Implementation of parallel and divide and conquer algorithms in DeFT (LCGTO-DF).

Abstract

The program DeFT is an implementation of Density Functional Theory (DFT). The formalism that is used in this program is the linear combination of gaussian-type-orbitals (LCGTO). In this approach, there exists a method for the variational fitting of the density. Exchange-correlation is fitted on a numerical grid. It is these fitting procedures that reduce the formal scaling of LCGTO-DF to N$\sp3$ from N$\sp4$. The contribution to the total energy from the Coulomb repulsion integrals and the exchange correlation integrals causes the current bottleneck of DFT calculations. The parallelization of the three-centered two electron integrals should lead to improved efficiency. The use of the PVM communication package gives a way to a relatively simple means for transforming serial to parallel code.

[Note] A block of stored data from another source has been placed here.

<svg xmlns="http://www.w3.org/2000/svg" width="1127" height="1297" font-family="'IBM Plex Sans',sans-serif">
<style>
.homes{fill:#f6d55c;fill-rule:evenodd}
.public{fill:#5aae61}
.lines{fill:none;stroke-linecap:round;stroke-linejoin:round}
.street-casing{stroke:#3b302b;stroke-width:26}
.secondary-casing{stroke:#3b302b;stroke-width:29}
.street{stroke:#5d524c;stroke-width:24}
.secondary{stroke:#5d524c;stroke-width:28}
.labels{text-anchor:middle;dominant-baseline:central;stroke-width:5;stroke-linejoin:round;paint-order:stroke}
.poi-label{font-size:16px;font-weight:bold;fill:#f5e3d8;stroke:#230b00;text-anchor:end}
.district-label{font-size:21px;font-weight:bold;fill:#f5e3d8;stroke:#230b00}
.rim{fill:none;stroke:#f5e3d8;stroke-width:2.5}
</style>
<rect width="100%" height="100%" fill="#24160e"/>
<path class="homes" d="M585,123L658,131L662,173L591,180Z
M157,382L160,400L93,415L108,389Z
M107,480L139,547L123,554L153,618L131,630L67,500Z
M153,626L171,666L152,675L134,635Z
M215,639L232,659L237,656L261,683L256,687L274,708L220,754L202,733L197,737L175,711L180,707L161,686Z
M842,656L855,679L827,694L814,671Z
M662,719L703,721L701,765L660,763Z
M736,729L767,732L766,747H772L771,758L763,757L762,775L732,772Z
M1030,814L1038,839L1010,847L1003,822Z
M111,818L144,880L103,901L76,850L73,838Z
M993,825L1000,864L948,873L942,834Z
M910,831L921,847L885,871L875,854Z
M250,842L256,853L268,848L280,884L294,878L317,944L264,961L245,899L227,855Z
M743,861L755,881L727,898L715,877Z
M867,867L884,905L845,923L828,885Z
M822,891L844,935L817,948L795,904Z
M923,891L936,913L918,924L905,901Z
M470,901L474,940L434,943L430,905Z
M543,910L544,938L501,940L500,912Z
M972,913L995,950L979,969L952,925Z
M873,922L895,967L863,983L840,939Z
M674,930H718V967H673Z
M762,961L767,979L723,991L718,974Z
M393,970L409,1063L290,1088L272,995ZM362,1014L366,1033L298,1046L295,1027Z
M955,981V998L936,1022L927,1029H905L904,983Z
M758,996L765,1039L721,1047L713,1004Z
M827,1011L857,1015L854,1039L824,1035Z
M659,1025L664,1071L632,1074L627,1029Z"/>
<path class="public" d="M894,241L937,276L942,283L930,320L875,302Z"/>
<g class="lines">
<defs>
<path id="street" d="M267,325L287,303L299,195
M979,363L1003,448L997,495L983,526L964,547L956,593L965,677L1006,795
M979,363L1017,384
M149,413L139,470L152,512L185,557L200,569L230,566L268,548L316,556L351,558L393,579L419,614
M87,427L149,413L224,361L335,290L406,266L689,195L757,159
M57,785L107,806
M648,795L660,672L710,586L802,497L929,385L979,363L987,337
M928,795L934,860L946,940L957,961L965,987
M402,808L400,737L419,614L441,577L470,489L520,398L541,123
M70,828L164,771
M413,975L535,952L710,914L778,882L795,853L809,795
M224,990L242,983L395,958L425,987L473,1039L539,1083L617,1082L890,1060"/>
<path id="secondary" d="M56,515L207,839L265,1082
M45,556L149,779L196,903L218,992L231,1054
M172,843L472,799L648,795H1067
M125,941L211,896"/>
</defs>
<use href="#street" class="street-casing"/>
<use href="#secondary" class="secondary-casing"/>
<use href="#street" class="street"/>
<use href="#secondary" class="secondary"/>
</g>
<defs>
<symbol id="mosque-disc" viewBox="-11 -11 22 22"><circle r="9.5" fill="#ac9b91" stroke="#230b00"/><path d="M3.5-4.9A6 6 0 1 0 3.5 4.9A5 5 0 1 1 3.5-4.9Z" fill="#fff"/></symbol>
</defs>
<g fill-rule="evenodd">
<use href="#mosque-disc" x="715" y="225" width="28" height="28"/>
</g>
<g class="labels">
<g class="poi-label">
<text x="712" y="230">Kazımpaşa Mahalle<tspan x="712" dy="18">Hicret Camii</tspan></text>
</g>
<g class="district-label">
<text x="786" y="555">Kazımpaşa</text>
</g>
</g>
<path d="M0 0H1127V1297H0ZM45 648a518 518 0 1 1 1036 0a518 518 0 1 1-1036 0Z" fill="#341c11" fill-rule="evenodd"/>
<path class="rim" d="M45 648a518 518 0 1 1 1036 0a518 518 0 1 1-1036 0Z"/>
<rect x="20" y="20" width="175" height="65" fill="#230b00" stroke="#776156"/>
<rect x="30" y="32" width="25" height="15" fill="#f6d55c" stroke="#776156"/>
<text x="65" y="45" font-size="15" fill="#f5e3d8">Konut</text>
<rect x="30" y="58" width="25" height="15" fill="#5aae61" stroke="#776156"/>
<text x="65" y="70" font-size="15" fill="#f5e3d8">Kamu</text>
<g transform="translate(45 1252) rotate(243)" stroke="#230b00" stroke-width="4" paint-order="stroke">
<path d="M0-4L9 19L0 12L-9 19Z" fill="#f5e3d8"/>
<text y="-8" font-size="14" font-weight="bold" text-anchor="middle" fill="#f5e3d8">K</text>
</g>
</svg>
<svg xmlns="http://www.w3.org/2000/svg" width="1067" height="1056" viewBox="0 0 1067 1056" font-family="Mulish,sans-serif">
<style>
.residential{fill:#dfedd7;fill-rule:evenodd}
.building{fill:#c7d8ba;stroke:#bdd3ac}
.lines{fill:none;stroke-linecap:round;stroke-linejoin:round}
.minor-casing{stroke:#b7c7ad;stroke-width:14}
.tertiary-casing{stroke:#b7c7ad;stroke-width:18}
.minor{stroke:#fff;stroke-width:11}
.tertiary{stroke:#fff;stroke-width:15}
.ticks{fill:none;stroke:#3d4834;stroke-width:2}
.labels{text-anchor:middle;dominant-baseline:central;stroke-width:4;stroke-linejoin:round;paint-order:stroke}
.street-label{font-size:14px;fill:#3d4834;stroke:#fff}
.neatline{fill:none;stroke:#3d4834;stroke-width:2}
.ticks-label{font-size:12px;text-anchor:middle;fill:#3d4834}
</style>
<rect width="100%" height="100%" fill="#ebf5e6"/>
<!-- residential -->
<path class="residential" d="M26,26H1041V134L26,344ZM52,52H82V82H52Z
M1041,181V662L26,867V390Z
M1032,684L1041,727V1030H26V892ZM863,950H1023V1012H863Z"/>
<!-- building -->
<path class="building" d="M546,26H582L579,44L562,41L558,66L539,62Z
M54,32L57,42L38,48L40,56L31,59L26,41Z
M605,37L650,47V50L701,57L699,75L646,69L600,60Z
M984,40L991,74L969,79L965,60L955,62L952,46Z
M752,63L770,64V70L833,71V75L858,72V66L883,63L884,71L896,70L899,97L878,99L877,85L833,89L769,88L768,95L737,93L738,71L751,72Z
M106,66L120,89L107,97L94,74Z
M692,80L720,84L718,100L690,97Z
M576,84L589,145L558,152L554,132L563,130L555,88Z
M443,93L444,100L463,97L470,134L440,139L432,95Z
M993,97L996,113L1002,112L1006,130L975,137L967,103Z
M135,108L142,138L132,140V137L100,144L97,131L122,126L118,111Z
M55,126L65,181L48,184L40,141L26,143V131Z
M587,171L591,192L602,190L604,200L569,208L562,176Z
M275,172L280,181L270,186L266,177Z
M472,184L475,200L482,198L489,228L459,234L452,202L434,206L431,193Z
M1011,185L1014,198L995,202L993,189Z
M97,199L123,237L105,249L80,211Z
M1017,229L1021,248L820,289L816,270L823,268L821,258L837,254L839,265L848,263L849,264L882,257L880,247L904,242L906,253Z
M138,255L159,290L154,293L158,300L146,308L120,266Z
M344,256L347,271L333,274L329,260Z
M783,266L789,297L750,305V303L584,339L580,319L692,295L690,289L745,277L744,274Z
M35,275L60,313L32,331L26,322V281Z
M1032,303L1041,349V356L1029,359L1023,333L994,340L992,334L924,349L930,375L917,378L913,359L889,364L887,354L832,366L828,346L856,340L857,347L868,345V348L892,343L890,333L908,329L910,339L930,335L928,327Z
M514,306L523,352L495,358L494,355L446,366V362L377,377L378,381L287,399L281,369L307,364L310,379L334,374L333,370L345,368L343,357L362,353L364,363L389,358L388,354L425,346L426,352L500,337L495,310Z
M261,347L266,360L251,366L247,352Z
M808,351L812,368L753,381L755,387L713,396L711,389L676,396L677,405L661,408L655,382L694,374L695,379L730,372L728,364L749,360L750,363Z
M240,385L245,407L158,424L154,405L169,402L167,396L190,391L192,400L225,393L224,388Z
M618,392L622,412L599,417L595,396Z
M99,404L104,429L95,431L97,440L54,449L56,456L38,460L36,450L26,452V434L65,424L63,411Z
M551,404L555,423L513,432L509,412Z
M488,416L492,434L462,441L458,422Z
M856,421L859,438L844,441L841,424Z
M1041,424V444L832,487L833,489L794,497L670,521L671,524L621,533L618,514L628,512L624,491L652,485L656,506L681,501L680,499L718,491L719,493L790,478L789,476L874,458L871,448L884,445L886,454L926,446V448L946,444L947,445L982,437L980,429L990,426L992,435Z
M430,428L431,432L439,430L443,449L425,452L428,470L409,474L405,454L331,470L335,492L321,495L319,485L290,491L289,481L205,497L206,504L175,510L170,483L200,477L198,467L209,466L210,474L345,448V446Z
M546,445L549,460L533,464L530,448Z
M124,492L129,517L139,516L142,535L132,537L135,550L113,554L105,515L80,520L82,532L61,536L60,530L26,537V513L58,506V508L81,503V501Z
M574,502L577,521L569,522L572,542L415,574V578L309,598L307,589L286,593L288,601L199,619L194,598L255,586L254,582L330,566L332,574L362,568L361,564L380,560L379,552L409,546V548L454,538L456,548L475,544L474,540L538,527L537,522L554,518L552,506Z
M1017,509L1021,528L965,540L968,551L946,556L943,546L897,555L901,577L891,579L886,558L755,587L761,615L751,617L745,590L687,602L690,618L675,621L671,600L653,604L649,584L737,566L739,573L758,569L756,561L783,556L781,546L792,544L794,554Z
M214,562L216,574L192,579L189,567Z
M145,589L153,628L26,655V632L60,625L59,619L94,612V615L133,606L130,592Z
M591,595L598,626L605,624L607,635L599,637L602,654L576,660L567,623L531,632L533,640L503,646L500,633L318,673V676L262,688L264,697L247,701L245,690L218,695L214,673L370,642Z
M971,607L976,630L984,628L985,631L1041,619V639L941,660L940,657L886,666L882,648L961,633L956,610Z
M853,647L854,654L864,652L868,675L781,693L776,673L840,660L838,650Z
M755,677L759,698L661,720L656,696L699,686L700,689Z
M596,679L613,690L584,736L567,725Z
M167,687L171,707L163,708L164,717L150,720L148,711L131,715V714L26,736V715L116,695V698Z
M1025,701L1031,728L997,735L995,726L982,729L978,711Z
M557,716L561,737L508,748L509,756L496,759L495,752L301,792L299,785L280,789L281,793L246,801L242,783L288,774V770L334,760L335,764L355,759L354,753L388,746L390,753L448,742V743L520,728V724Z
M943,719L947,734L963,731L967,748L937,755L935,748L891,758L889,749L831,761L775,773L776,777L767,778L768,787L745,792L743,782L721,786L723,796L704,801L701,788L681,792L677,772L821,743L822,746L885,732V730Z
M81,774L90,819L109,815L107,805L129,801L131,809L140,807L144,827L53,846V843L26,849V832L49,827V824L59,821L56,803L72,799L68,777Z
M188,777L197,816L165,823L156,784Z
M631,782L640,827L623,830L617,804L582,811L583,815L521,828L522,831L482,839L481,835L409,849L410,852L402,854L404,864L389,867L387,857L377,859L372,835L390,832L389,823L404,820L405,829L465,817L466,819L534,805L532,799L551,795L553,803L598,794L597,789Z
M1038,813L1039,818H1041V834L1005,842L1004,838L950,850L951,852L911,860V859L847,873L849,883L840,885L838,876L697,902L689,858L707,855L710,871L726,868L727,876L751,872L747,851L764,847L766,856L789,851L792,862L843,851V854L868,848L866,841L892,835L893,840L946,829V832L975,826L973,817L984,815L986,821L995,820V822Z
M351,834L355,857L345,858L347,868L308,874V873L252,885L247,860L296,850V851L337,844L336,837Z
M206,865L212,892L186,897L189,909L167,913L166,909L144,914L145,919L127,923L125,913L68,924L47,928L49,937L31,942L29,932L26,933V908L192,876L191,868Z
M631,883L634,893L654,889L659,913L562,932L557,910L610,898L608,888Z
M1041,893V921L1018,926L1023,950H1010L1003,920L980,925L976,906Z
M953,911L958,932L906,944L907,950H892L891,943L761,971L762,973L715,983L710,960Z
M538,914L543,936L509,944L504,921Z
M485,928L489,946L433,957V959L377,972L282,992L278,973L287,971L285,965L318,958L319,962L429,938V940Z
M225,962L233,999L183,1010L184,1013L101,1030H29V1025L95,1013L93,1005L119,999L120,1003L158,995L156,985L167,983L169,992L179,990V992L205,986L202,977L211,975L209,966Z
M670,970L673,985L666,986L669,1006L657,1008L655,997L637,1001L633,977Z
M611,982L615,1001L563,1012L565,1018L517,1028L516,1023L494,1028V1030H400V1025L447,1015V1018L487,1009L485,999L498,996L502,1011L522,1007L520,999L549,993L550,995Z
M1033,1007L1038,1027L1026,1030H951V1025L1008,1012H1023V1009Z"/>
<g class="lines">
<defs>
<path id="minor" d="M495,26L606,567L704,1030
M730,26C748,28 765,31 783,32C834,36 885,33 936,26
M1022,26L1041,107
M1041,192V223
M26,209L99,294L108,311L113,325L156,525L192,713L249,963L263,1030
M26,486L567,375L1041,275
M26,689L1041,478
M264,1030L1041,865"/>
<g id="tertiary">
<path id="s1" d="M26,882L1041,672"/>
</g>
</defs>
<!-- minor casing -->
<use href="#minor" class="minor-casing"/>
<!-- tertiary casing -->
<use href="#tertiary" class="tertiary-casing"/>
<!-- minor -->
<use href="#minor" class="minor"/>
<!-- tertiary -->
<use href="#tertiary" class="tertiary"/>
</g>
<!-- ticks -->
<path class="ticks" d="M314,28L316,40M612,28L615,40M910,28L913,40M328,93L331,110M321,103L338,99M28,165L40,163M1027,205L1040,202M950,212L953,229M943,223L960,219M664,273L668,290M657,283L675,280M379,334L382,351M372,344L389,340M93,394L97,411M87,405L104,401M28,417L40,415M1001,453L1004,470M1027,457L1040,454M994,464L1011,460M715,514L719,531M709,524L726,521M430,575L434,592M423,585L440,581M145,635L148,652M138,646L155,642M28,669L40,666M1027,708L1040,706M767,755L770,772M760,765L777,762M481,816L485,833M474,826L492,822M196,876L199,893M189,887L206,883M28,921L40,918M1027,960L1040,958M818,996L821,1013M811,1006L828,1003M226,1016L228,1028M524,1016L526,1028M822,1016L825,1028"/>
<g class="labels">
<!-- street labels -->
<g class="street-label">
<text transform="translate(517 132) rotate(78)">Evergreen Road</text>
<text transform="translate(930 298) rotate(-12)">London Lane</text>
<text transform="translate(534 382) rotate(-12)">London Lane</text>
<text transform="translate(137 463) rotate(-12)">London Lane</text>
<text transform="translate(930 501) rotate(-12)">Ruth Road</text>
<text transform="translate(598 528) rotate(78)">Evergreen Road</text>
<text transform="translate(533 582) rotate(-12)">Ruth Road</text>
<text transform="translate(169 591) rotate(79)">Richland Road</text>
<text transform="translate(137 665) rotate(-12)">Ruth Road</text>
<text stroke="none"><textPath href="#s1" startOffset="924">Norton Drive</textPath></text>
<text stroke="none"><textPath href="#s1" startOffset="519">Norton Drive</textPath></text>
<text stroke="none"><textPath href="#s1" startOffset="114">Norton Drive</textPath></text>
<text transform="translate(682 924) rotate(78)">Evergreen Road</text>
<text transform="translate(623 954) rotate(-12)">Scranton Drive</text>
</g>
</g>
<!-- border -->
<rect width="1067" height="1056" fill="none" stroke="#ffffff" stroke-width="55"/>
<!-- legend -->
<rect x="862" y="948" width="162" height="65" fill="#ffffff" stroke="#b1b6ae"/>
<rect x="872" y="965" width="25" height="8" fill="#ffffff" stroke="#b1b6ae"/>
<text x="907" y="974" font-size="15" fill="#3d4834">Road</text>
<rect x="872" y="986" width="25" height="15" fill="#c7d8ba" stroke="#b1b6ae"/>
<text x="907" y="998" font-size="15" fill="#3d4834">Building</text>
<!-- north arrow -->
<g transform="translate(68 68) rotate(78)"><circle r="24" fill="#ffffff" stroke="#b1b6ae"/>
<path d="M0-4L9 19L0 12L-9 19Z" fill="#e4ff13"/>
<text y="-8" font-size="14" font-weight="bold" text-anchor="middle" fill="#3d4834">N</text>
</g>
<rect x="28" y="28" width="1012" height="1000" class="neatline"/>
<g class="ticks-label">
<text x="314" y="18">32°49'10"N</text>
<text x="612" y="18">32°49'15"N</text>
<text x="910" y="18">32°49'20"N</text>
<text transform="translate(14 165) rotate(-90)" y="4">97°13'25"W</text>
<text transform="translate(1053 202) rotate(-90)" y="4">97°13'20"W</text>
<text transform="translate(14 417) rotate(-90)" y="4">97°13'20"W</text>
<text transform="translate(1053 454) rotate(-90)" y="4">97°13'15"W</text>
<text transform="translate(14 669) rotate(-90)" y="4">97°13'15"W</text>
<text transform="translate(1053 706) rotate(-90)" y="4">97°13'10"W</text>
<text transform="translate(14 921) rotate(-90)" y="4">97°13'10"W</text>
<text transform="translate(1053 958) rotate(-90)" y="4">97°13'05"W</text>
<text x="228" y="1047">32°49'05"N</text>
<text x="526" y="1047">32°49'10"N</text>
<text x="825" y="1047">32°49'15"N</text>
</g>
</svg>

An advantage of using PVM is that it is portable to a large variety of architectures. This allows PVM to act as a harness between clusters of workstations. The parallel implementation of DeFT is discussed. A divide-and-conquer implementation of LCGTO-DF is incorporated in DeFT. The use of Yang's density and density matrix formulations are incorporated into this scheme. The former is used for the fitting of the XC potential while the latter is used for the fitting of the charge density. This type of algorithm should achieve linear scaling for very large systems. Test calculations with the glycine heptapeptide demonstrate the errors to be expected from the introduction of the DAC approach. The use of buffer spaces is also examined in order to reduce the errors introduced by the DAC algorithm.